* [RECORDS SHOWN]:
•••

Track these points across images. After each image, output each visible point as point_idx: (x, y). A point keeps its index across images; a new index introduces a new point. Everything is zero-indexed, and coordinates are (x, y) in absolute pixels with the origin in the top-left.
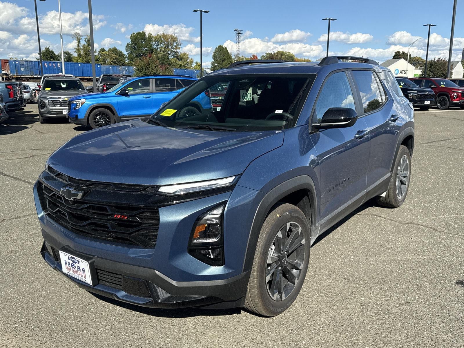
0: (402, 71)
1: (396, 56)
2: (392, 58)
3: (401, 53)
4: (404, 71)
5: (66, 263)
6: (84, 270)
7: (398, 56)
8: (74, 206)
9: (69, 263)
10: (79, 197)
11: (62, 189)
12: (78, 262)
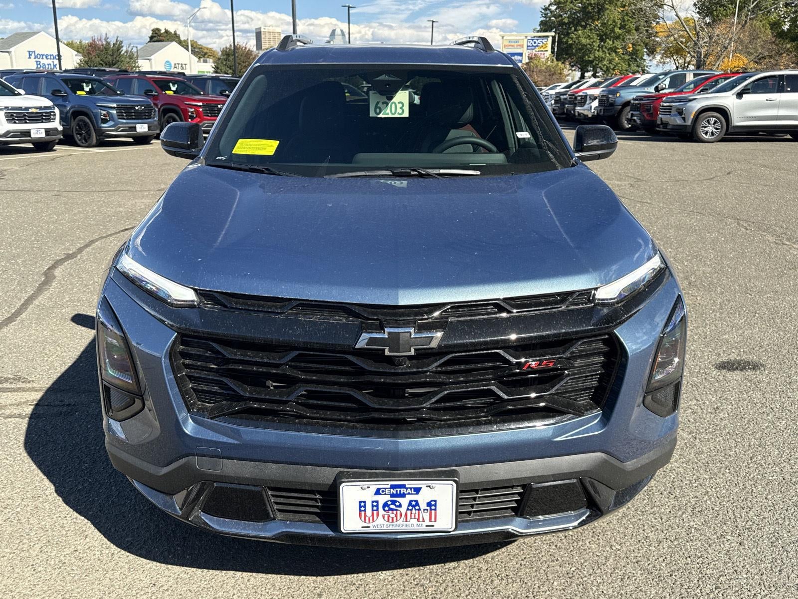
0: (177, 65)
1: (155, 37)
2: (149, 39)
3: (163, 31)
4: (180, 66)
5: (362, 505)
6: (433, 505)
7: (158, 37)
8: (406, 367)
9: (375, 504)
10: (434, 344)
11: (365, 337)
12: (417, 490)
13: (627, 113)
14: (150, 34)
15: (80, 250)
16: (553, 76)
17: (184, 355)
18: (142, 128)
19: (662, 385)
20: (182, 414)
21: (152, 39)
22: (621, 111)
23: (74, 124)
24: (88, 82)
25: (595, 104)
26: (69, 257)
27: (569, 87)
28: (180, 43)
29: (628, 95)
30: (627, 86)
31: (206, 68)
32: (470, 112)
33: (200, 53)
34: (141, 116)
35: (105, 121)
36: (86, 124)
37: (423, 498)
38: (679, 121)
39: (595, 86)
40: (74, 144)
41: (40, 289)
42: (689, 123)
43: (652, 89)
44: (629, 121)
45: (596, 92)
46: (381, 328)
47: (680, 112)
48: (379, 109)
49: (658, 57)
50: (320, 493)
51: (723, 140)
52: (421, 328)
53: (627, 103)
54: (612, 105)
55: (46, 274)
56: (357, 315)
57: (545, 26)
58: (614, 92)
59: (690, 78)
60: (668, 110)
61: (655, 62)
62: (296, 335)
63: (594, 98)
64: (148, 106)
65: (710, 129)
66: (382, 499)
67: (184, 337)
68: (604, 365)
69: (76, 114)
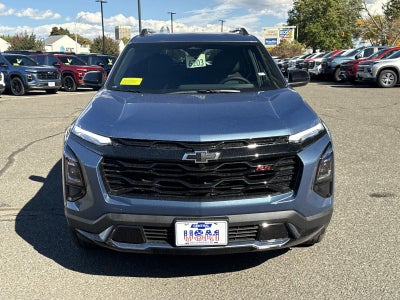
0: (68, 49)
1: (54, 32)
2: (50, 34)
3: (59, 29)
5: (185, 233)
6: (217, 232)
7: (56, 32)
8: (204, 169)
9: (191, 232)
10: (216, 158)
11: (186, 155)
12: (210, 225)
13: (339, 72)
14: (51, 30)
15: (26, 147)
16: (295, 52)
17: (105, 167)
18: (52, 84)
19: (323, 182)
20: (105, 194)
21: (52, 33)
22: (335, 71)
23: (11, 82)
24: (20, 58)
25: (320, 67)
26: (20, 150)
27: (304, 58)
28: (69, 35)
29: (339, 61)
30: (339, 56)
31: (86, 50)
32: (237, 66)
33: (82, 42)
34: (51, 77)
35: (30, 80)
36: (19, 82)
37: (213, 229)
38: (369, 76)
39: (320, 56)
40: (12, 94)
41: (7, 166)
42: (375, 76)
43: (353, 58)
44: (340, 76)
45: (320, 60)
46: (193, 151)
47: (369, 71)
48: (191, 64)
49: (360, 39)
50: (166, 228)
51: (395, 86)
52: (210, 151)
53: (339, 66)
54: (330, 67)
55: (9, 158)
56: (182, 147)
57: (291, 22)
58: (330, 60)
59: (376, 50)
60: (362, 69)
61: (358, 42)
62: (156, 156)
63: (318, 64)
64: (55, 72)
65: (387, 80)
66: (194, 230)
67: (106, 159)
68: (294, 170)
69: (13, 76)
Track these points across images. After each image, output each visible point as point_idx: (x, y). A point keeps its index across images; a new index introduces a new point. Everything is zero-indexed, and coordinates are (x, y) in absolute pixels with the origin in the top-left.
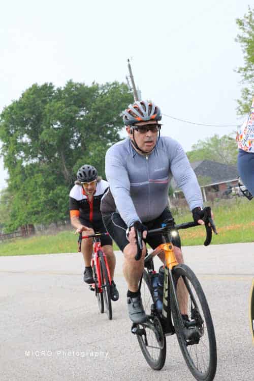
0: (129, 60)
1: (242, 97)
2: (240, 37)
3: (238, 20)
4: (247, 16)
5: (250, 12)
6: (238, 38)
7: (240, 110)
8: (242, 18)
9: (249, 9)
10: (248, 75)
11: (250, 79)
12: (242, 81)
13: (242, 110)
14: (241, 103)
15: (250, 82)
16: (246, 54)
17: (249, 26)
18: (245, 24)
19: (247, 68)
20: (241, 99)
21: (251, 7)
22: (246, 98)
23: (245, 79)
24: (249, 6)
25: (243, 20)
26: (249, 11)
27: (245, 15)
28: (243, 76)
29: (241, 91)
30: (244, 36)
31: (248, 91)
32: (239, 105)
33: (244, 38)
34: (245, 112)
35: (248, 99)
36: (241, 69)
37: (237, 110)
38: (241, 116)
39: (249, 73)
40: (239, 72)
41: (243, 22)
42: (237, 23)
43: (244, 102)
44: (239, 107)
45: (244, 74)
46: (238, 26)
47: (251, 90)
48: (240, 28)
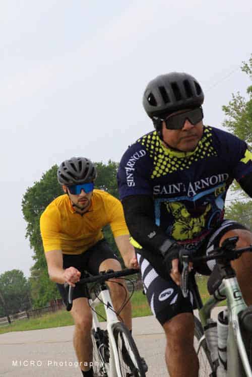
2: (227, 122)
3: (224, 107)
5: (235, 100)
6: (225, 123)
8: (227, 105)
9: (234, 97)
13: (235, 186)
17: (235, 112)
18: (231, 110)
21: (234, 95)
24: (233, 94)
25: (228, 107)
26: (233, 99)
27: (230, 103)
30: (231, 121)
33: (231, 122)
42: (223, 110)
46: (224, 112)
48: (226, 114)
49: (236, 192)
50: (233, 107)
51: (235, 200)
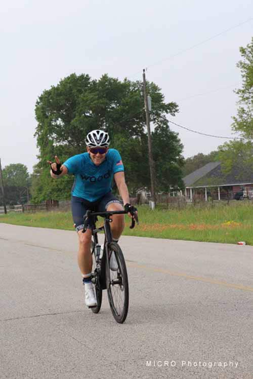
0: (144, 70)
1: (238, 115)
2: (241, 63)
3: (242, 48)
4: (249, 46)
6: (239, 64)
7: (234, 126)
8: (245, 47)
10: (245, 97)
11: (246, 101)
12: (240, 101)
13: (237, 127)
14: (236, 120)
15: (247, 103)
16: (245, 79)
17: (250, 55)
18: (247, 53)
19: (245, 90)
20: (237, 117)
22: (242, 116)
23: (242, 100)
27: (248, 45)
28: (241, 97)
29: (238, 110)
31: (244, 110)
33: (245, 64)
35: (243, 118)
36: (240, 91)
37: (232, 126)
39: (247, 95)
40: (238, 93)
41: (245, 50)
42: (240, 51)
43: (239, 120)
45: (242, 96)
46: (240, 53)
47: (246, 109)
48: (242, 56)
49: (236, 132)
50: (250, 50)
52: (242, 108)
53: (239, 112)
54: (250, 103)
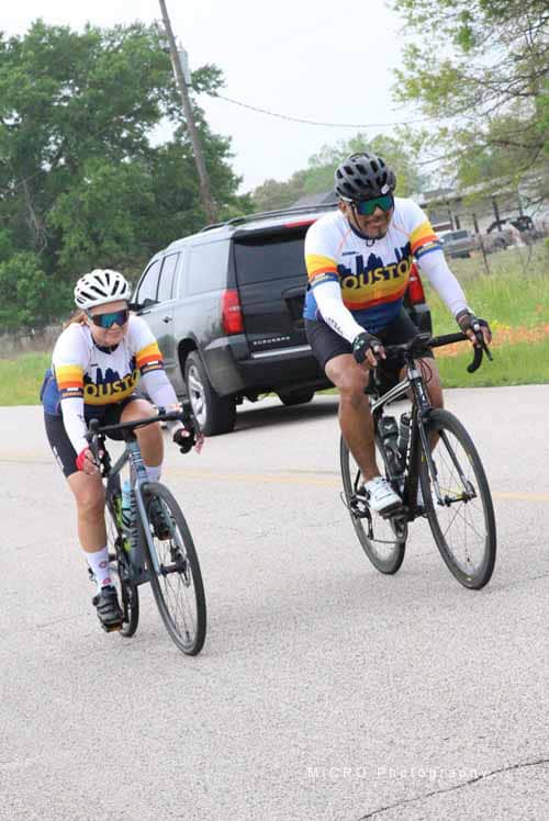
1: (403, 63)
7: (398, 91)
10: (414, 17)
11: (419, 26)
12: (403, 28)
13: (405, 91)
14: (401, 76)
15: (420, 32)
20: (403, 68)
22: (412, 66)
23: (410, 24)
28: (404, 17)
29: (403, 50)
31: (416, 50)
32: (397, 80)
34: (412, 95)
35: (417, 69)
37: (394, 92)
38: (402, 103)
39: (417, 12)
40: (397, 9)
43: (408, 74)
44: (397, 85)
45: (407, 14)
47: (423, 48)
51: (405, 124)
52: (411, 46)
53: (406, 56)
54: (428, 31)
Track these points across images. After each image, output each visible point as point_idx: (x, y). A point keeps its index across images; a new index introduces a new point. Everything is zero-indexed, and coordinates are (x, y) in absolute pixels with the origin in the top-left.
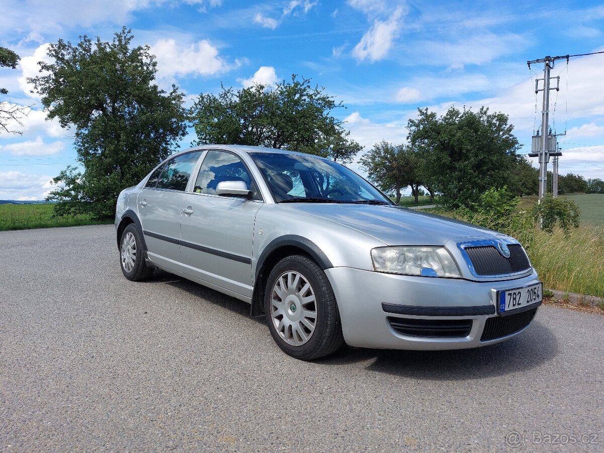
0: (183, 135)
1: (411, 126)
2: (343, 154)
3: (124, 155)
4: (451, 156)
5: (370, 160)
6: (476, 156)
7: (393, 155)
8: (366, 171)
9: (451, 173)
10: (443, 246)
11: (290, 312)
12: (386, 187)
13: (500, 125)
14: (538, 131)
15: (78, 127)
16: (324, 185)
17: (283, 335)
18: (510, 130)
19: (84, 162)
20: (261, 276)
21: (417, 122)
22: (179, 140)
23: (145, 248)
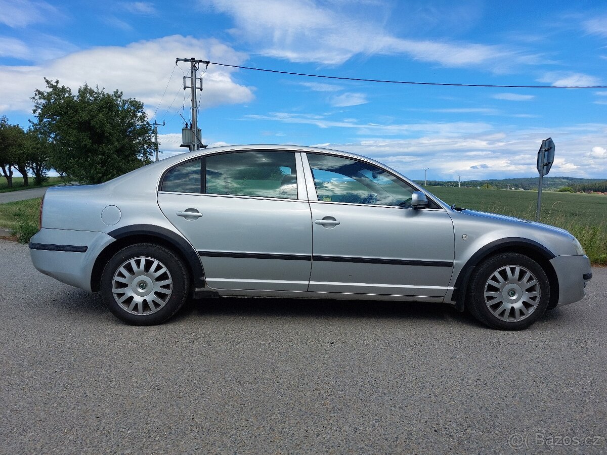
1: (39, 98)
9: (92, 156)
13: (134, 112)
21: (46, 94)
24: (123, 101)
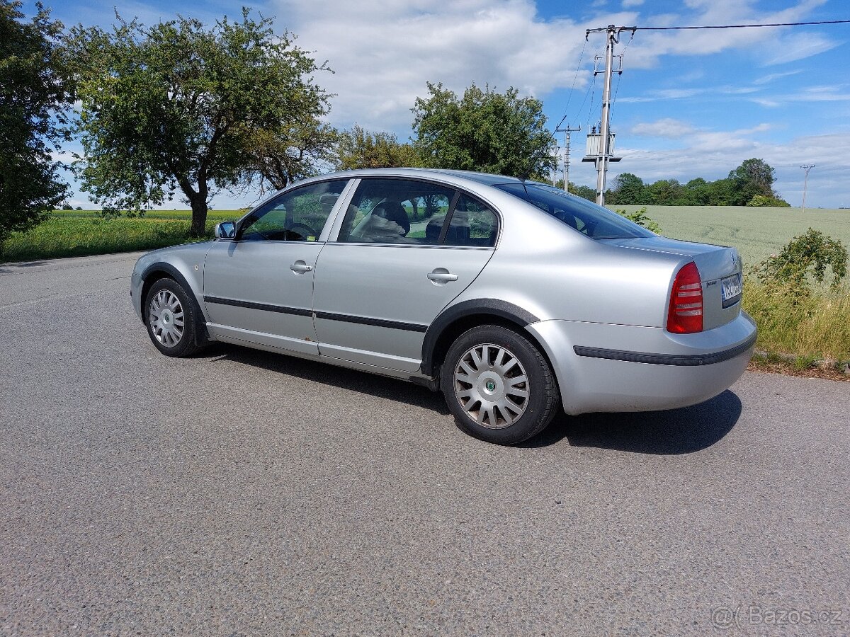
1: (419, 108)
13: (531, 115)
14: (594, 128)
21: (426, 103)
24: (518, 102)
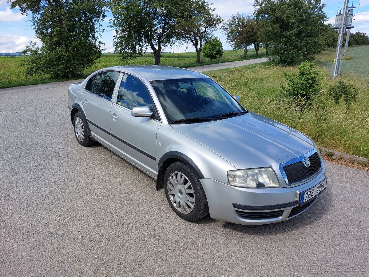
0: (104, 17)
1: (257, 5)
2: (210, 25)
3: (66, 35)
4: (281, 27)
5: (228, 27)
6: (298, 27)
7: (243, 23)
8: (225, 34)
9: (280, 39)
10: (270, 167)
11: (179, 195)
12: (237, 46)
13: (316, 4)
14: (341, 11)
15: (33, 12)
16: (198, 46)
17: (175, 205)
18: (323, 7)
19: (41, 39)
20: (162, 169)
21: (260, 2)
22: (101, 21)
23: (90, 130)
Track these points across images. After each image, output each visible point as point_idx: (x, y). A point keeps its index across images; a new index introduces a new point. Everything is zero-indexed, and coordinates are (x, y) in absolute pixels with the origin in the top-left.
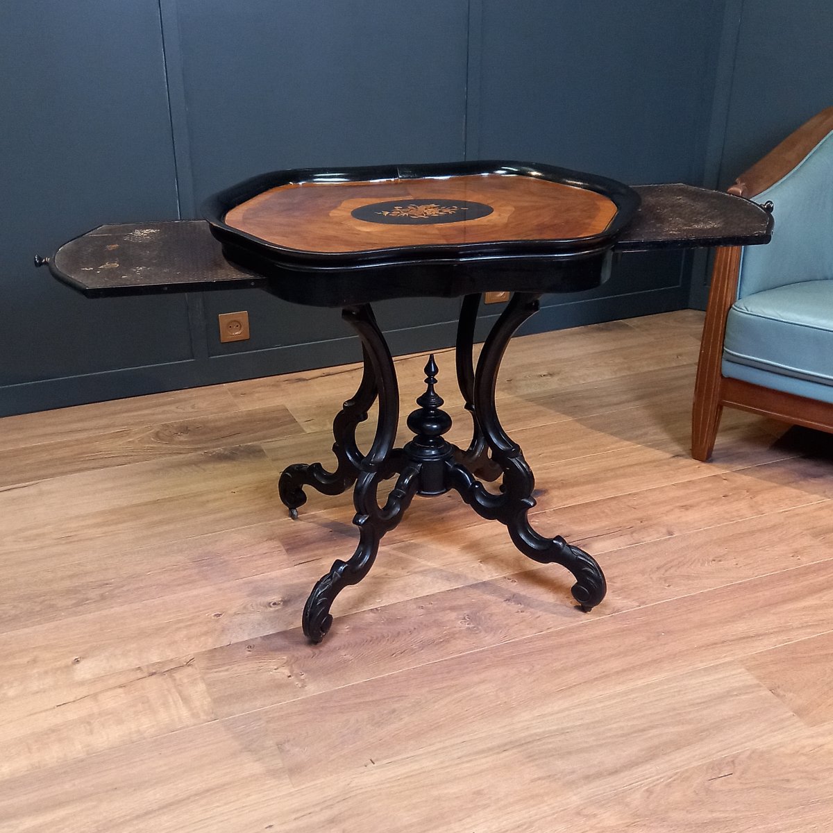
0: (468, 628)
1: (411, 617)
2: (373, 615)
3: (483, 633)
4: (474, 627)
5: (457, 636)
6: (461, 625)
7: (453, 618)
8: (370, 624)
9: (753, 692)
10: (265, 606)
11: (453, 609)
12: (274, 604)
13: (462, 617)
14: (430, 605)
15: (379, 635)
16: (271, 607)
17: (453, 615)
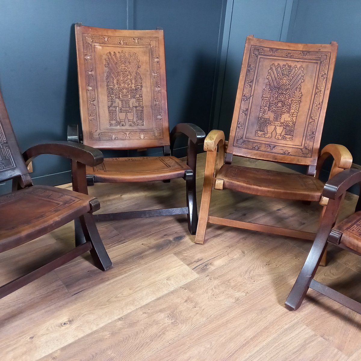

•••

* [THE TASK]: Copy out everything from the start of the data down to and including the line with "12: (417, 490)", leaving the pictures out.

* [OUTPUT BELOW]:
Track these points across images. After each image, output each visible point as point_idx: (x, y). A point keeps its index across images; a new index introduces a new point. Everything is zero-indexed, and coordinates are (x, y) in absolute pixels with the origin in the top-left.
0: (402, 71)
1: (396, 56)
2: (392, 58)
3: (401, 53)
4: (404, 71)
5: (66, 263)
6: (84, 270)
7: (398, 56)
8: (74, 206)
9: (69, 263)
10: (79, 197)
11: (62, 189)
12: (78, 262)
0: (177, 65)
1: (155, 37)
2: (149, 39)
3: (163, 31)
4: (180, 66)
5: (362, 505)
6: (433, 505)
7: (158, 37)
8: (406, 367)
9: (375, 504)
10: (434, 344)
11: (365, 337)
12: (417, 490)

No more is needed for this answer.